Ahí comenzó la andadura que me ha llevado hasta donde estoy ahora. En ese preciso instante.
Me dio la mano y todo a nuestro alrededor empezó a emborronarse y a volverse negro. Una voz profunda, muy grave empezó a sonar en mi cabeza, solté la mano. En unos segundos volvió todo a la normalidad. Miré raro, desconcertado, al hermano de Diego.
-¿Estás bien?- me pregunto Santos.
-Sí, sí, no es nada, habré dormido poco... jajaja- quité importancia.
-Bueno, qué, ¿por donde empezamos? ¿Entramos a la Sagrada Familia?- ofrecí mientras no apartaba la mirada del hermano de Diego.
-Vamos- soltó la madre de Diego con ganas.
Entramos, todo igual que siempre, todo en su sitio, ningún cambio, todo un aburrimiento. Pero como buen guía les enseñé todo tal y como me lo había aprendido con el tiempo.

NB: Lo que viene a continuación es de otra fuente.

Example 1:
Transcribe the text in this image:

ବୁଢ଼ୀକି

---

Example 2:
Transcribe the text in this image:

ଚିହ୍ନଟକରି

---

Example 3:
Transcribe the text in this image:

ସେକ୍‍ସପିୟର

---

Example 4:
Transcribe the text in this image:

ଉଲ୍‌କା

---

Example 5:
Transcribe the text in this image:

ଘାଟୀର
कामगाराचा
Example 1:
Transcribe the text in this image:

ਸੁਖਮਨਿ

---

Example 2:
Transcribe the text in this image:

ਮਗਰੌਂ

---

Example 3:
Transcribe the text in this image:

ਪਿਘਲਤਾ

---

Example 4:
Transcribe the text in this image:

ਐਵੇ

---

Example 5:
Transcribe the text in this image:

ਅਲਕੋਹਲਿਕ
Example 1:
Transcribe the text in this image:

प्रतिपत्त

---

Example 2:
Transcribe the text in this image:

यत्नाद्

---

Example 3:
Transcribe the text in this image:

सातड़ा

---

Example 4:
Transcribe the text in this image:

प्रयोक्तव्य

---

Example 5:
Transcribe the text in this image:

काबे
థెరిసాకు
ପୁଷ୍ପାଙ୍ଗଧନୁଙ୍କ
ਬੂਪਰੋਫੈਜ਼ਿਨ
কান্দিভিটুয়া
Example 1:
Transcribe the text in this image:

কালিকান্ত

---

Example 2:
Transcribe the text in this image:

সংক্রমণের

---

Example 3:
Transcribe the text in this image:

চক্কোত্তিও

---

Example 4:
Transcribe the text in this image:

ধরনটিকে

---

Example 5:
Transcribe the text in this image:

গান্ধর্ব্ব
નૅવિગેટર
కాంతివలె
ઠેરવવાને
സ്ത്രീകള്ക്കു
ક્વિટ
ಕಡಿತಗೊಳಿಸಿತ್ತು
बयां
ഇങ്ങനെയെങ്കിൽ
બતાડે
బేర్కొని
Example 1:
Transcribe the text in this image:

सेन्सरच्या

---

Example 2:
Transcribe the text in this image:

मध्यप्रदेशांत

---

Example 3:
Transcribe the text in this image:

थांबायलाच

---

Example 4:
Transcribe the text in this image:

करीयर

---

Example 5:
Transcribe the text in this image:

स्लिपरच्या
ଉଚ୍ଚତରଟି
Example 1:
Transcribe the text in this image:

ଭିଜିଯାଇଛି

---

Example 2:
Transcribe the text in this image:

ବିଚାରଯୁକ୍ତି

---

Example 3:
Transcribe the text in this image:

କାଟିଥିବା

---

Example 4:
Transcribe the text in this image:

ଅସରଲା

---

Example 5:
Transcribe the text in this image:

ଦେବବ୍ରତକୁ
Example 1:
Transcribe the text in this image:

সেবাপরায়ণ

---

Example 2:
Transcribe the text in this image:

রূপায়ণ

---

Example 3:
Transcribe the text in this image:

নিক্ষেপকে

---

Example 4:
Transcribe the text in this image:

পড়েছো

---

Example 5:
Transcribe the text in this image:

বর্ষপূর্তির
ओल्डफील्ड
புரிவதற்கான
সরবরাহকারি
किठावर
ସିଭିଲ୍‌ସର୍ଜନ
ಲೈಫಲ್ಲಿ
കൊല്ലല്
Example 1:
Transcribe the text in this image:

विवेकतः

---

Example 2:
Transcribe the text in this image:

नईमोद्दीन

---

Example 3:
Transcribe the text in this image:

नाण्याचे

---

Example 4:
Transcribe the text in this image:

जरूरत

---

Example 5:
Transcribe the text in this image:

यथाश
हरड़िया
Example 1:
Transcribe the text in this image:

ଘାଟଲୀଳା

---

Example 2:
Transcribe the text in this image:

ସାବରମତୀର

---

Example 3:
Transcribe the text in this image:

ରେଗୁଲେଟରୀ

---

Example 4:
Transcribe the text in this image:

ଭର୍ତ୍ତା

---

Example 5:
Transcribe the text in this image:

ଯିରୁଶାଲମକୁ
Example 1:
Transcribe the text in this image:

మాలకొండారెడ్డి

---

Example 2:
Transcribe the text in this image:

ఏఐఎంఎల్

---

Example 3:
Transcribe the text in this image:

Cuando acabamos el recorrido por la ciudad ya estaba anocheciendo. Los padres habían sido muy majos y generosos invitándome a comer con ellos, pero el hermano de Diego había sido un poco raro, no había dicho una sola palabra en todo el día, no se había sorprendido por nada, y no había quitado su mirada de mi.
Después de comer en un restaurante no muy lejos de mi casa, me dirigí al baño, y cuando estaba allí, entro el hermano de Santos. Me miraba, pero no decía nada y me empecé a poner nervioso.
-¿Qué quieres?- no encontré respuesta.
A la tercera vez que pregunté, desistí y salí del baño.
Tras un breve paseo para ver algunas partes de la ciudad de noche nos tuvimos que despedir.
-Me he alegrado de verte, hacía tanto tiempo...- soltó Diego Santos como despedida mientras me asfixiaba con su abrazo.
-Yo también me alegro- respondí.
Me despedí de los padres y el hermano de Diego me cogió del brazo, volvió a pasar lo mismo que cuando le estreché la mano, todo se tornó oscuro y borroso. Esta vez no pude soltarme, y la voz grave empezó a sonar en mi cabeza.
-¿Quién eres Edgar? ¿sabes quién eres?- retumbó su voz
-¿Quién eres tú?- grité cerrando los ojos. Cuando los abrí, la oscuridad había desaparecido, el hermano pequeño estaba en el suelo y Diego y sus padres me miraban desconcertados.
Diego se acercó y me dijo enfadado:
-Será mejor que te vayas-
Yo, confundido, miré al hermano y fui retrocediendo y me marché de aquella rara escena sin saber lo que había ocurrido.
Días más tarde, cuando ya los hechos los tenía algo más claros, aunque no los acababa de comprender, intenté contactar con Diego, pero no me cogía el móvil.
Así fue cómo Diego Santos, mi mejor amigo desde la infancia se enfadó conmigo. Y así es como empezó todo.